# Music for Humor's Sake



## Wolfman (Apr 15, 2004)

Anybody else do this? We "lighten up" some of our haunt scenes in the Walk-thru with tunes that you may not expect to hear in a Haunted House. In the Mad Scientists Lab you can hear the strains of Thomas Dolby's "She Blinded Me With Science". We once used Frank Sinatra's "Strangers In The Night" for a Vampire scare and for the past two years the Vampire's coffin has opened to the first three bars of an old Mo-Town hit - "I Wanna Get Next To You".
I have noticed that older members of our audience, those over 40 (and we get a lot), all seem tp appreciate the humor. 
Anybody else doing that?


----------



## Guest (Jul 6, 2005)

I ran this one by my daugter and the forum... they thought it to corny but I think its funny...

a skeleton in a cowboy getup struming a guitar and in the middle of the cemetary singing "All My Rowdy Friends Have Settled Down"

Thought about using gouls/zombies singing "I Cant Get No Satisfation" but they would look to much like Mick and Keith in real life...
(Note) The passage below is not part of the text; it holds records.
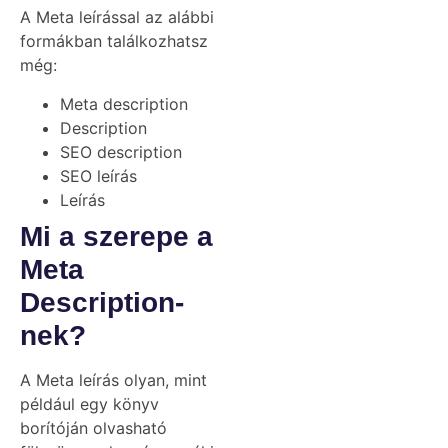
A Meta leírással az alábbi
formákban találkozhatsz
még:
Meta description
Description
SEO description
SEO leírás
Leírás
Mi a szerepe a
Meta
Description-
nek?
A Meta leírás olyan, mint
például egy könyv
borítóján olvasható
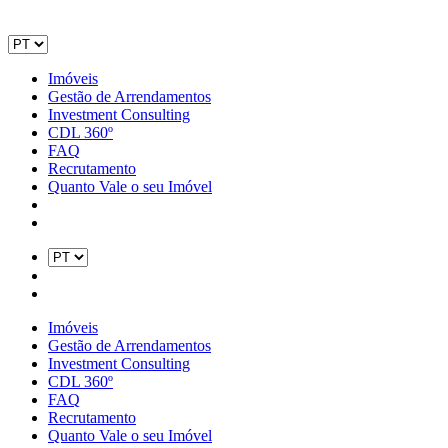
Imóveis
Gestão de Arrendamentos
Investment Consulting
CDL 360º
FAQ
Recrutamento
Quanto Vale o seu Imóvel
Imóveis
Gestão de Arrendamentos
Investment Consulting
CDL 360º
FAQ
Recrutamento
Quanto Vale o seu Imóvel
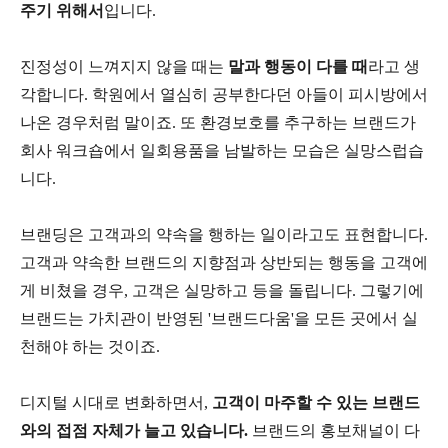
주기 위해서
입니다.
진정성이 느껴지지 않을 때는
말과 행동이 다를 때
라고 생
각합니다. 학원에서 열심히 공부한다던 아들이 피시방에서
나온 경우처럼 말이죠. 또 환경보호를 추구하는 브랜드가
회사 워크숍에서 일회용품을 남발하는 모습은 실망스럽습
니다.
브랜딩은 고객과의 약속을 행하는 일이라고도 표현합니다.
고객과 약속한 브랜드의 지향점과 상반되는 행동을 고객에
게 비쳤을 경우, 고객은 실망하고 등을 돌립니다. 그렇기에
브랜드는 가치관이 반영된 '브랜드다움'을 모든 곳에서 실
천해야 하는 것이죠.
디지털 시대로 변화하면서,
고객이 마주할 수 있는 브랜드
와의 접점 자체가 늘고 있습니다.
브랜드의 홍보채널이 다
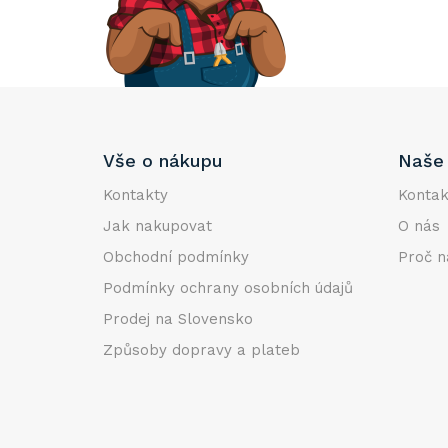
e
l
Z
Vše o nákupu
Naše 
á
p
Kontakty
Kontak
a
Jak nakupovat
O nás
t
Obchodní podmínky
Proč n
í
Podmínky ochrany osobních údajů
Prodej na Slovensko
Způsoby dopravy a plateb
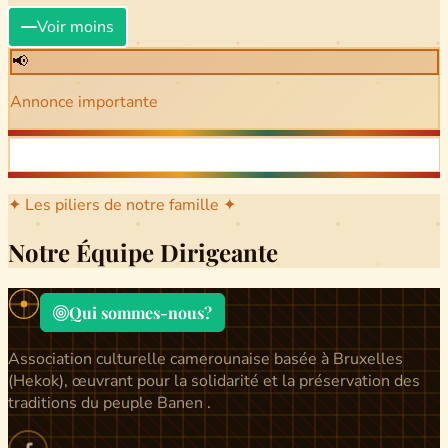
Voir moins
📢
Annonce importante
✦ Les piliers de notre famille ✦
Notre Équipe Dirigeante
Qui sommes-nous?
Association culturelle camerounaise basée à Bruxelles
(Hekok), œuvrant pour la solidarité et la préservation des
traditions du peuple Banen .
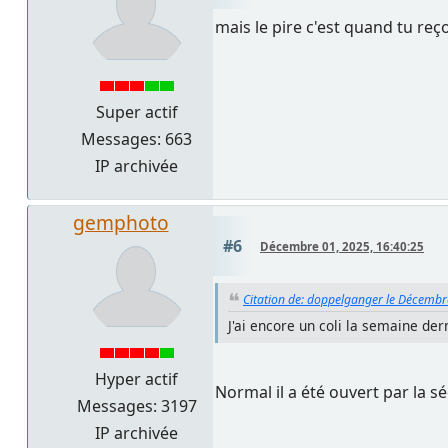
mais le pire c'est quand tu reçoi
Super actif
Messages: 663
IP archivée
gemphoto
#6
Décembre 01, 2025, 16:40:25
Citation de: doppelganger le Décembr
J'ai encore un coli la semaine der
Hyper actif
Normal il a été ouvert par la séc
Messages: 3197
IP archivée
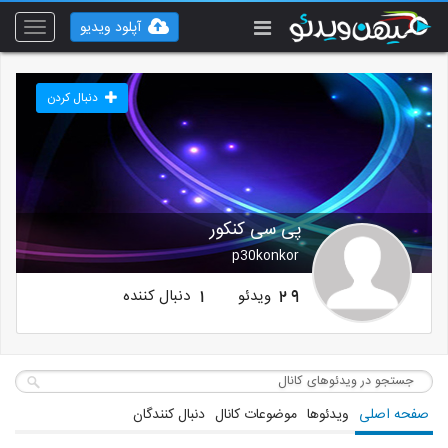
آپلود ویدیو
Toggle
vigation
دنبال کردن
پی سی کنکور
p30konkor
ویدئو
دنبال کننده
1
29
صفحه اصلی
ویدئوها
موضوعات کانال
دنبال کنندگان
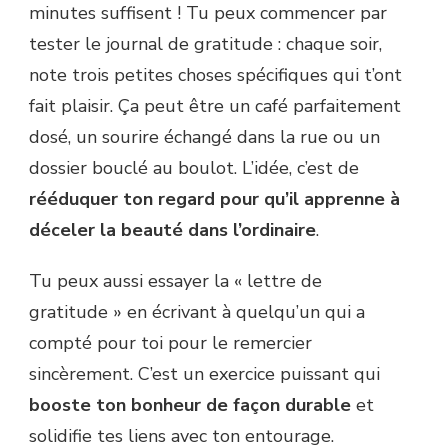
minutes suffisent ! Tu peux commencer par
tester le journal de gratitude : chaque soir,
note trois petites choses spécifiques qui t’ont
fait plaisir. Ça peut être un café parfaitement
dosé, un sourire échangé dans la rue ou un
dossier bouclé au boulot. L’idée, c’est de
rééduquer ton regard pour qu’il apprenne à
déceler la beauté dans l’ordinaire
.
Tu peux aussi essayer la « lettre de
gratitude » en écrivant à quelqu’un qui a
compté pour toi pour le remercier
sincèrement. C’est un exercice puissant qui
booste ton bonheur de façon durable
et
solidifie tes liens avec ton entourage.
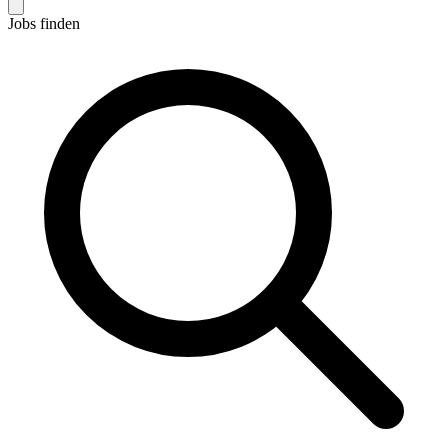
Jobs finden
Also, a corpse rising up from a coffin singing "Im Driving Nails In My Coffin Over You"(Earnest Tubb)


----------



## grapegrl (Jun 16, 2005)

All good ideas...injecting a little humour probably keeps the crowds guessing. Guests let their guards down, making them ripe for bigger scares.


----------



## Halloweiner (Oct 2, 2003)

Reminds me of House of 1000 Corpses when Rob Zombie used a Slim Whitman song "I'll Remember You"....lol...priceless.


----------